*Task details*
The answer must be the full data, restated word for word, with no pictures in it.

*Data to use*
= = = = = = =

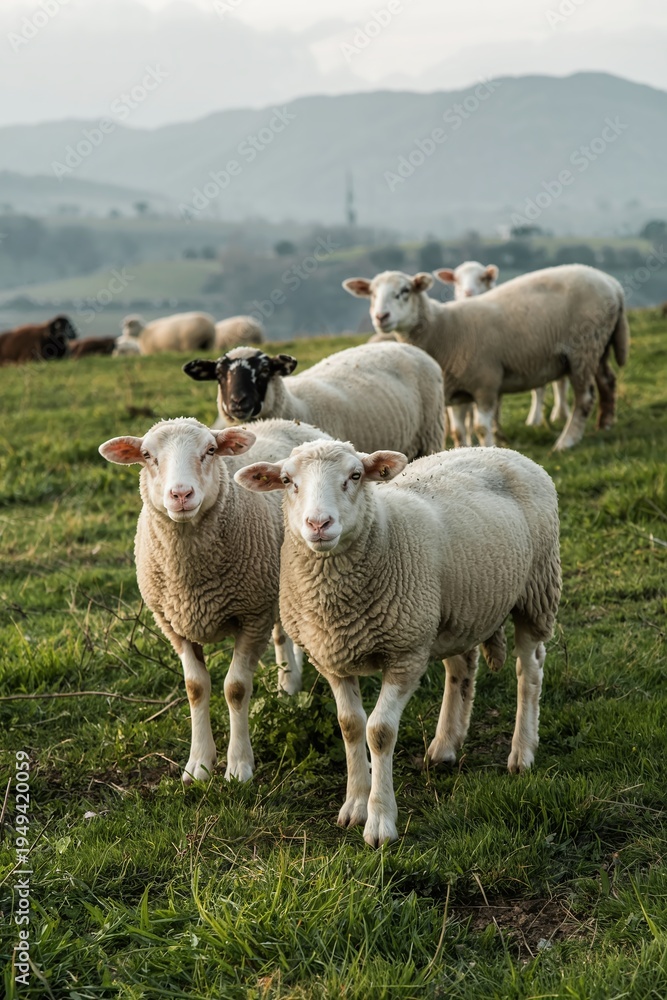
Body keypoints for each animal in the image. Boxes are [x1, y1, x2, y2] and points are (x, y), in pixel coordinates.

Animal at [99, 416, 331, 785]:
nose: (181, 494)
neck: (193, 581)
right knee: (282, 633)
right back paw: (289, 684)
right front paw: (198, 765)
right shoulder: (173, 624)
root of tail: (281, 421)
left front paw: (238, 766)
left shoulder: (252, 616)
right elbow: (195, 687)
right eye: (147, 456)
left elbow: (235, 688)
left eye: (209, 450)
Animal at [183, 341, 445, 460]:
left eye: (265, 370)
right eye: (218, 374)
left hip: (431, 434)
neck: (295, 403)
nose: (238, 402)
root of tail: (405, 344)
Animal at [236, 439, 561, 847]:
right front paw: (354, 805)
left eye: (355, 475)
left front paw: (379, 822)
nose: (319, 524)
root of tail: (497, 448)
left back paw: (522, 752)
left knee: (529, 670)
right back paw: (445, 746)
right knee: (461, 668)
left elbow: (379, 731)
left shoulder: (405, 653)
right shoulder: (331, 657)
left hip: (537, 588)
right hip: (452, 612)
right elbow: (350, 725)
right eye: (286, 480)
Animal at [343, 264, 629, 450]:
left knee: (585, 397)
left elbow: (481, 428)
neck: (443, 328)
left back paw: (566, 441)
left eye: (404, 291)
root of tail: (613, 284)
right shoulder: (456, 390)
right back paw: (605, 424)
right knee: (608, 380)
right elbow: (458, 431)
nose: (381, 317)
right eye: (371, 294)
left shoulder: (485, 383)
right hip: (598, 345)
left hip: (583, 348)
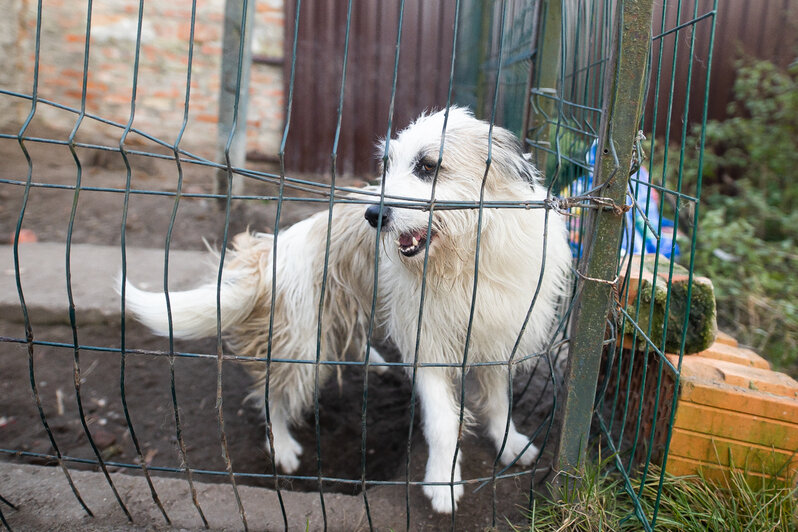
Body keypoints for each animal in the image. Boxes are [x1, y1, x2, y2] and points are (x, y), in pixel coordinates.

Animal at [125, 106, 572, 512]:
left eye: (429, 166)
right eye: (387, 165)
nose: (373, 215)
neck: (464, 258)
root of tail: (275, 251)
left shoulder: (498, 335)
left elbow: (499, 401)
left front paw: (510, 443)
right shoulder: (426, 345)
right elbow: (443, 423)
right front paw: (441, 482)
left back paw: (374, 362)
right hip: (303, 346)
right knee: (272, 394)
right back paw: (282, 445)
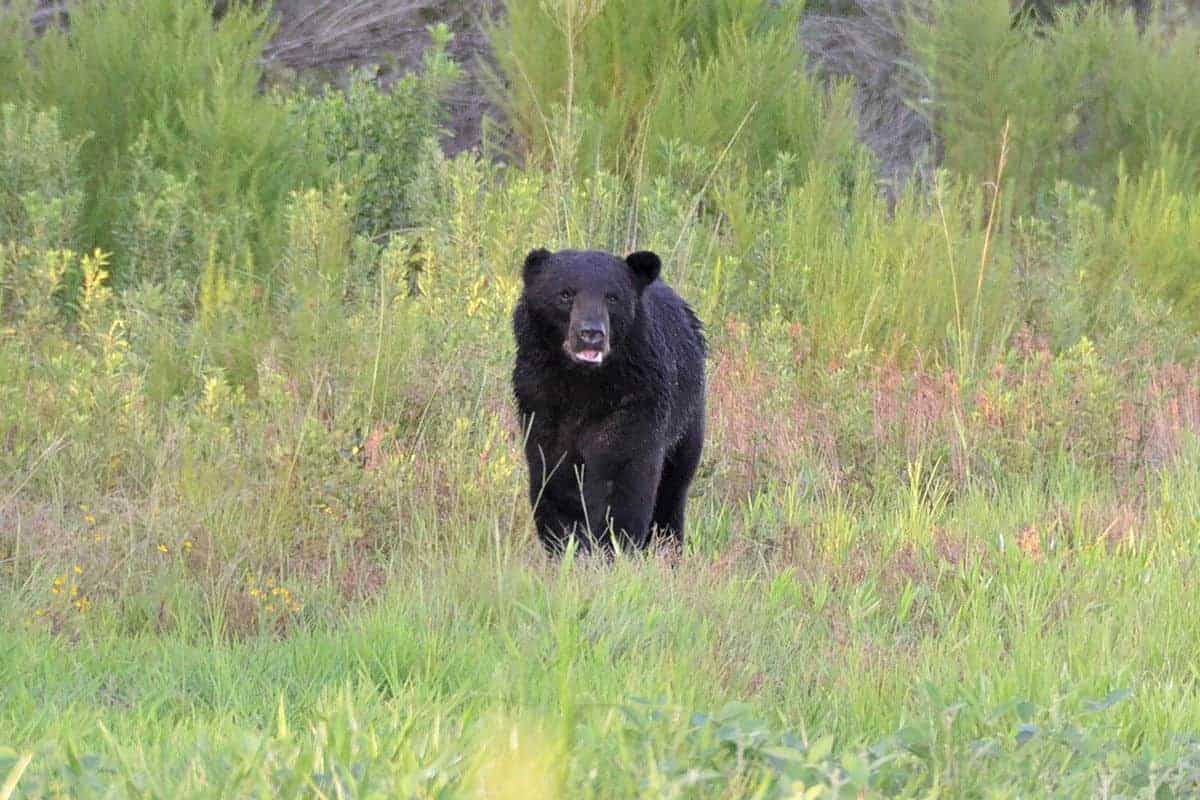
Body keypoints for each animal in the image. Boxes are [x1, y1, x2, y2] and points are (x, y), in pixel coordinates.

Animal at [513, 247, 700, 554]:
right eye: (565, 294)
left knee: (674, 487)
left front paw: (615, 544)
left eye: (612, 297)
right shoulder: (540, 402)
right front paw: (565, 541)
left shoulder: (635, 399)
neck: (584, 385)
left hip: (687, 419)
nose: (591, 334)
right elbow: (553, 473)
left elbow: (620, 471)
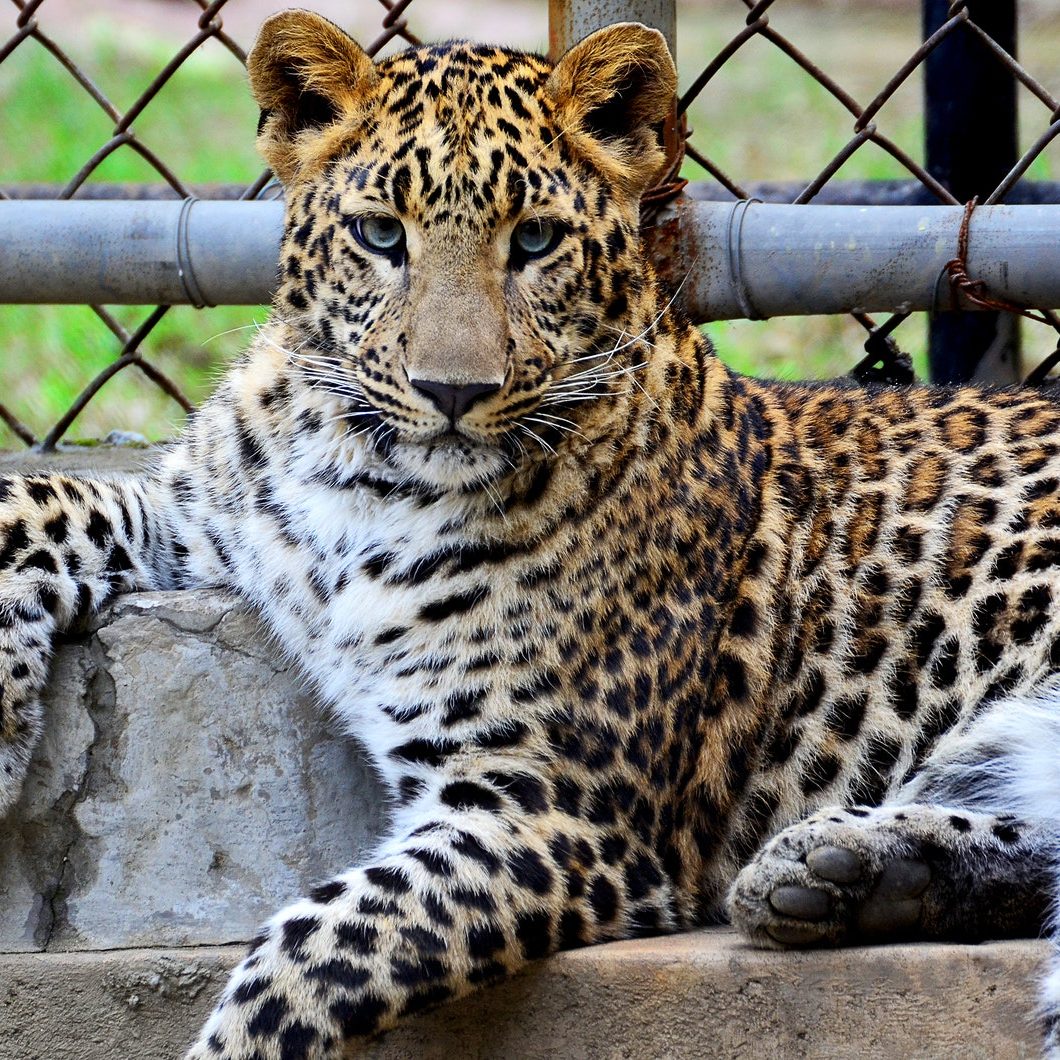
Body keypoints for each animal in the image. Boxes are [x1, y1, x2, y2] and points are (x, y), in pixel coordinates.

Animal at [2, 10, 1060, 1060]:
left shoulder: (554, 813)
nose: (452, 392)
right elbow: (36, 500)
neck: (366, 480)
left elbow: (308, 959)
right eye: (381, 235)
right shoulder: (202, 515)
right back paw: (848, 873)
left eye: (536, 240)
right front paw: (5, 739)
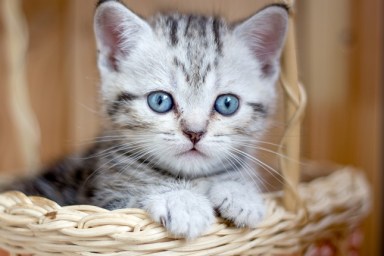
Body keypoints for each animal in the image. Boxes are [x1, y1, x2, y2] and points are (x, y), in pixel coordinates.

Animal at [0, 0, 288, 240]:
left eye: (227, 104)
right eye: (159, 101)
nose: (194, 132)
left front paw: (241, 193)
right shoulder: (103, 203)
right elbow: (134, 194)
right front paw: (182, 201)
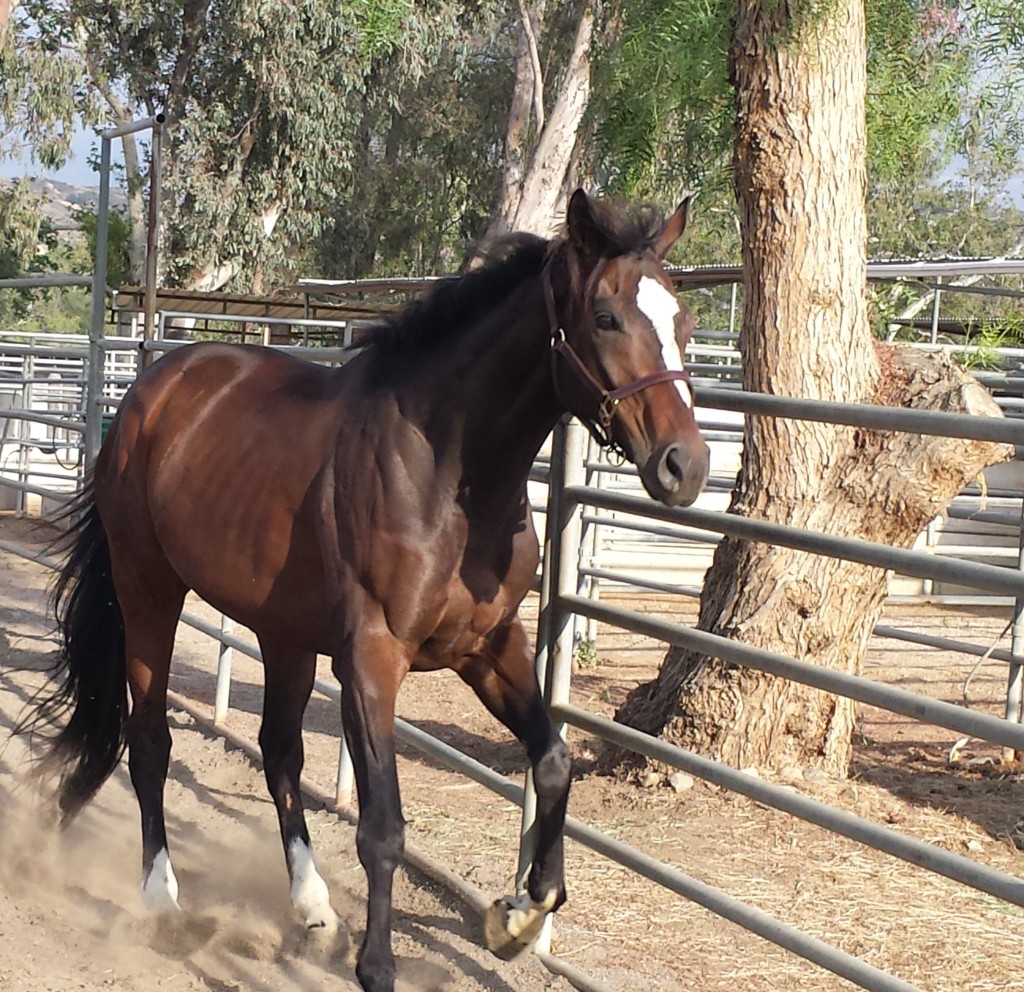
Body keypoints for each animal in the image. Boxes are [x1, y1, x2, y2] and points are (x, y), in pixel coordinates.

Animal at [28, 187, 708, 990]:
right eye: (606, 317)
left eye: (683, 321)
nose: (686, 465)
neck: (446, 474)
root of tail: (149, 391)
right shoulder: (372, 660)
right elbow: (383, 826)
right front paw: (379, 967)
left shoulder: (489, 646)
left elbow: (553, 762)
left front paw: (518, 916)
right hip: (148, 592)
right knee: (150, 740)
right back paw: (163, 899)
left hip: (283, 634)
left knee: (280, 754)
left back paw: (314, 909)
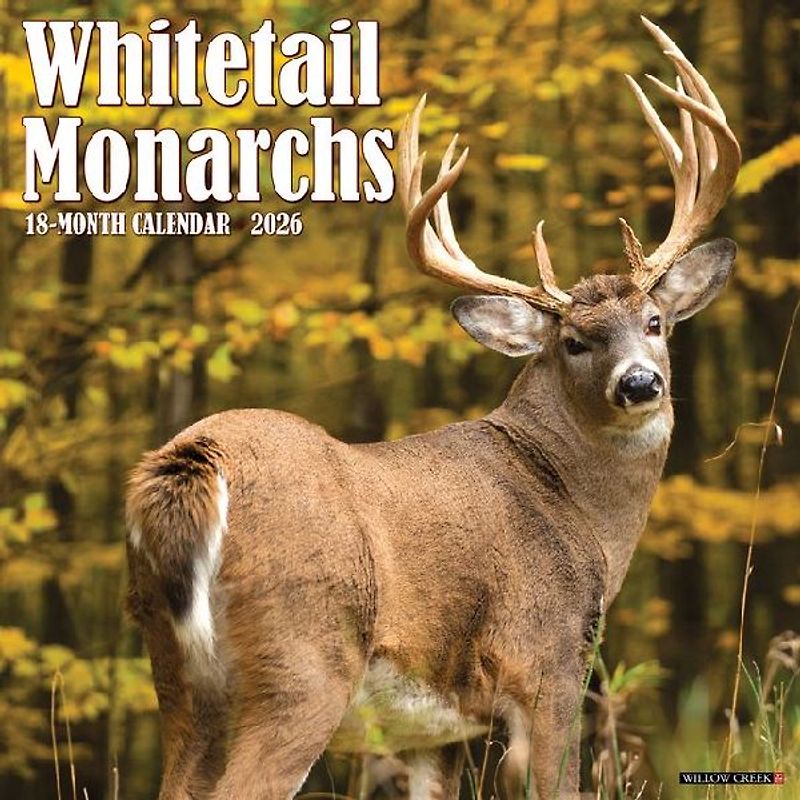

= = = = = = =

*Answer for this exercise*
Body keypoints for each animal in the image. Boxes are [x1, y1, x2, y2] and points are (x, y), in pixel coordinates.

Animal at [99, 416, 331, 785]:
nose: (181, 494)
neck: (193, 581)
right knee: (282, 633)
right back paw: (289, 684)
right front paw: (198, 765)
right shoulder: (173, 624)
root of tail: (281, 421)
left front paw: (238, 766)
left shoulder: (252, 616)
right elbow: (195, 687)
right eye: (147, 456)
left elbow: (235, 688)
left eye: (209, 450)
Animal at [183, 341, 445, 460]:
left eye: (265, 370)
right eye: (218, 374)
left hip: (431, 434)
neck: (295, 403)
nose: (238, 402)
root of tail: (405, 344)
Animal at [236, 439, 561, 847]:
right front paw: (354, 805)
left eye: (355, 475)
left front paw: (379, 822)
nose: (319, 524)
root of tail: (497, 448)
left back paw: (522, 752)
left knee: (529, 670)
right back paw: (445, 746)
right knee: (461, 668)
left elbow: (379, 731)
left shoulder: (405, 653)
right shoulder: (331, 657)
left hip: (537, 588)
right hip: (452, 612)
right elbow: (350, 725)
right eye: (286, 480)
Animal at [343, 264, 629, 450]:
left knee: (585, 397)
left elbow: (481, 428)
neck: (443, 328)
left back paw: (566, 441)
left eye: (404, 291)
root of tail: (613, 284)
right shoulder: (456, 390)
right back paw: (605, 424)
right knee: (608, 380)
right elbow: (458, 431)
nose: (381, 317)
right eye: (371, 294)
left shoulder: (485, 383)
right hip: (598, 345)
left hip: (583, 348)
Body keypoints for each animal in the image. Boxes are [x1, y1, x2, y2] and points are (x, y), in pixel coordinates.

Animal at [125, 106, 572, 512]:
left eye: (429, 166)
right eye: (387, 165)
nose: (373, 215)
neck: (464, 258)
root of tail: (275, 251)
left shoulder: (498, 335)
left elbow: (499, 401)
left front paw: (510, 443)
right shoulder: (426, 345)
right elbow: (443, 423)
right front paw: (441, 482)
left back paw: (374, 362)
right hip: (303, 346)
right knee: (272, 394)
right back paw: (282, 445)
Body keypoints for each animal in the image. Boxes are [x1, y1, x2, y2] and points are (x, y), in pixel coordinates.

Animal at [513, 247, 700, 554]:
right eye: (565, 294)
left knee: (674, 487)
left front paw: (615, 544)
left eye: (612, 297)
right shoulder: (540, 402)
right front paw: (565, 541)
left shoulder: (635, 399)
neck: (584, 385)
left hip: (687, 419)
nose: (591, 334)
right elbow: (553, 473)
left elbow: (620, 471)
Body keypoints for each animal in the image. Boxes are [x1, y1, x2, y2] and points are (x, y), in pixel coordinates.

Animal at [2, 10, 1060, 1060]:
left shoulder: (554, 813)
nose: (452, 392)
right elbow: (36, 500)
neck: (366, 480)
left elbow: (308, 959)
right eye: (381, 235)
right shoulder: (202, 515)
right back paw: (848, 873)
left eye: (536, 240)
right front paw: (5, 739)
Body keypoints for each animal in the image. Boxes are [x1, y1, x2, y2] and points are (x, y), in pixel coordinates.

Animal at [0, 0, 288, 240]:
left eye: (227, 104)
right eye: (159, 101)
nose: (194, 132)
left front paw: (241, 193)
right shoulder: (103, 203)
right elbow: (134, 194)
right front paw: (182, 201)
Body keypoints for each animal in the image. Boxes are [x1, y1, x2, y2] and points are (x, y), in pixel coordinates.

Animal at [28, 187, 708, 990]:
right eye: (606, 317)
left eye: (683, 321)
nose: (686, 465)
neck: (446, 474)
root of tail: (149, 391)
right shoulder: (372, 660)
right elbow: (383, 826)
right front paw: (379, 967)
left shoulder: (489, 646)
left elbow: (553, 762)
left front paw: (518, 916)
right hip: (148, 592)
right knee: (150, 740)
right back paw: (163, 899)
left hip: (283, 634)
left knee: (280, 754)
left back paw: (314, 909)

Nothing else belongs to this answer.